考察『光る君へ』39話 惟規(高杉真宙)の死がまひろ(吉高由里子)と賢子(南沙良)をつないだ。道長(柄本佑)は娘の件に気づいているのかいないのか
ドロッドロの「若菜・下」
明けて寛弘7年(1010年)子の日の宴。年が明けて初めての子の日に、帝が廷臣たちに賜る宴の雅やかなこと! 随所でこの時代の歌舞音曲が再現されるのが嬉しい。 『源氏物語』35帖「若菜・下」、執筆快調。 まひろのナレーション「それにしても、この宮をどう扱ったらいいものか……」 34帖「若菜・上」で、光源氏は兄・朱雀院から愛娘の女三宮を任せたいと懇願され、正妻として迎え入れることを承諾してしまった。自他ともに認める源氏の妻であった紫の上は衝撃を受けるが、それを押し隠して理解を示す──。 「若菜・下」は、その続き、光源氏41歳から47歳までの物語だ。 女三宮の幼さに失望した光源氏は、紫の上の素晴らしさに改めて愛情を深く覚える。しかし当の紫の上は、夫に裏切られた虚しさを抱えて日々を送っていた。そしてついに、出家したいと光源氏に打ち明ける。驚いて考え直すよう説得する光源氏だったが、紫の上は病に倒れてしまう。病状は重く、今の住まいである六条院から彼女が少女の頃──若紫時代を過ごした二条邸に移ることになり、源氏は付き添い看病することにした。 夫が身近にいない女三宮のもとに、かねてより彼女に恋焦がれていた貴公子・柏木が忍んで来て、強引に関係を持ってしまう。
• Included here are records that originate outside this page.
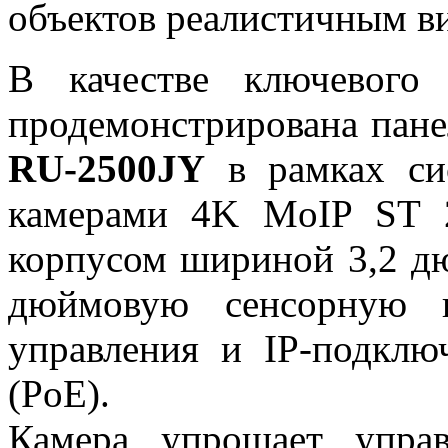
объектов реалистичным в
В качестве ключевого 
продемонстрирована пане
RU-2500JY
в рамках сис
камерами 4K MoIP ST 2
корпусом шириной 3,2 дю
дюймовую сенсорную п
управления и IP-подклю
(PoE).
Камера упрощает упра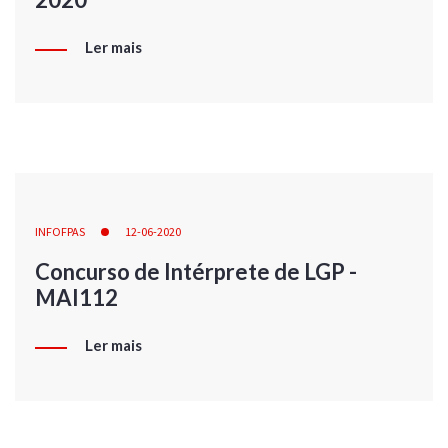
Ler mais
INFOFPAS
12-06-2020
Concurso de Intérprete de LGP -
MAI112
Ler mais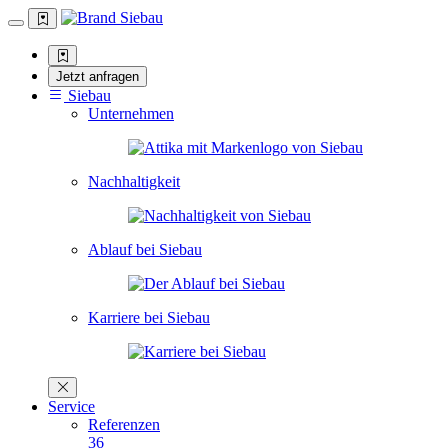
Jetzt anfragen
Siebau
Unternehmen
Nachhaltigkeit
Ablauf bei Siebau
Karriere bei Siebau
Service
Referenzen
36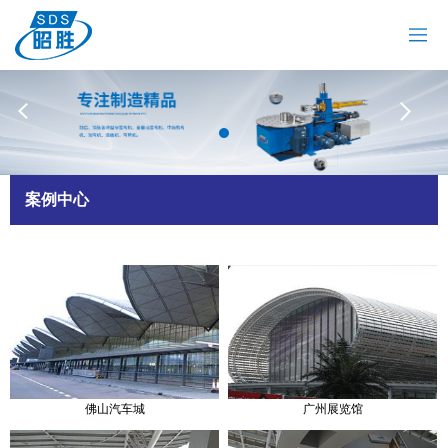
网站首页
关于我们
拉弯机
油冷机
昭胜油冷机
热弯机
案例中心
材料加工
案例中心
新闻资讯
联系我们
佛山汽车城
广州展览馆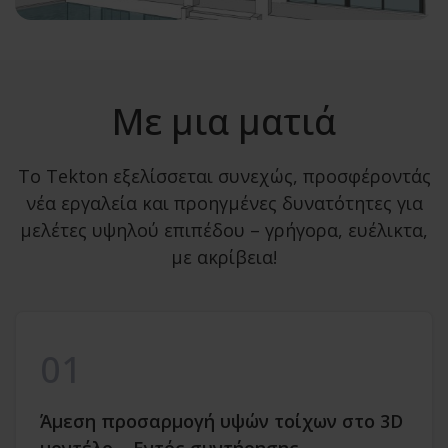
Με μια ματιά
Το Tekton εξελίσσεται συνεχώς, προσφέροντάς
νέα εργαλεία και προηγμένες δυνατότητες για
μελέτες υψηλού επιπέδου – γρήγορα, ευέλικτα,
με ακρίβεια!
01
Άμεση προσαρμογή υψών τοίχων στο 3D
μοντέλο – Εντός συντήρησης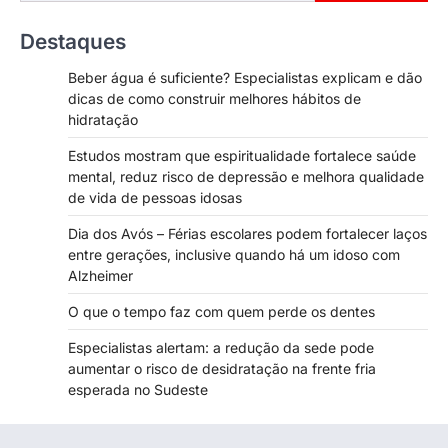
Destaques
Beber água é suficiente? Especialistas explicam e dão
dicas de como construir melhores hábitos de
hidratação
Estudos mostram que espiritualidade fortalece saúde
mental, reduz risco de depressão e melhora qualidade
de vida de pessoas idosas
Dia dos Avós – Férias escolares podem fortalecer laços
entre gerações, inclusive quando há um idoso com
Alzheimer
O que o tempo faz com quem perde os dentes
Especialistas alertam: a redução da sede pode
aumentar o risco de desidratação na frente fria
esperada no Sudeste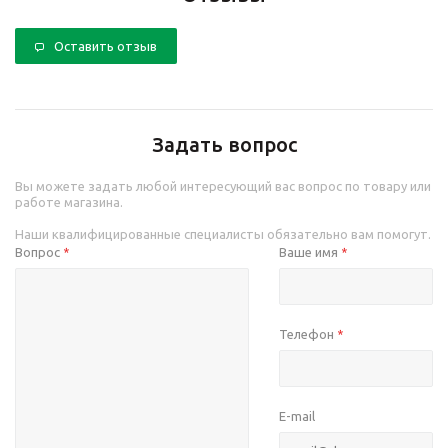
Оставить отзыв
Задать вопрос
Вы можете задать любой интересующий вас вопрос по товару или
работе магазина.
Наши квалифицированные специалисты обязательно вам помогут.
Вопрос
Ваше имя
*
*
Телефон
*
E-mail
その結果、女三宮は不義の子を身籠る。 紫の上の病状が落ち着いた頃に光源氏は懐妊した女三宮を見舞うが、偶然、柏木の恋文を発見し、妻のお腹の子の父が誰なのか気づいたのだった。 「(女三宮の)いつもと違うご様子も、この密通のせいだったのだ。なんと情けない」 ドロッドロ展開である。このアイデアを中宮様がご出産でお宿下がりしている間にメモっていたの……? まひろさん、心に鬼を棲まわせているのでは? 創作の鬼を。 集中して書いていたから、道長がやってきていることにも気づかない。この場面、気づかれるまで庭を眺めて佇んでいる道長にも「……なにか御用でございましょうか(声くらいかけなさいよという口調)」と言うまひろにも笑う。 孫の実の父ショックを引きずっていたのか、子の日の宴を為時は早々に退出してしまった。実際、『紫式部日記』寛弘7年1月2日。酔っぱらった道長に父・為時の帰宅について、 「など、御てての、御前の御遊に召しつるに、候はで急ぎまかでにける(君のダディ、せっかく帝がいらっしゃる宴に招いたのにはやばやと帰っちゃったじゃん)」と責められたとある。このエピソードをドラマでこうやって使うのかと……酔っ払った上司に絡まれるのも、元カレが構ってほしげに絡んでくるのも、めんどくさっ。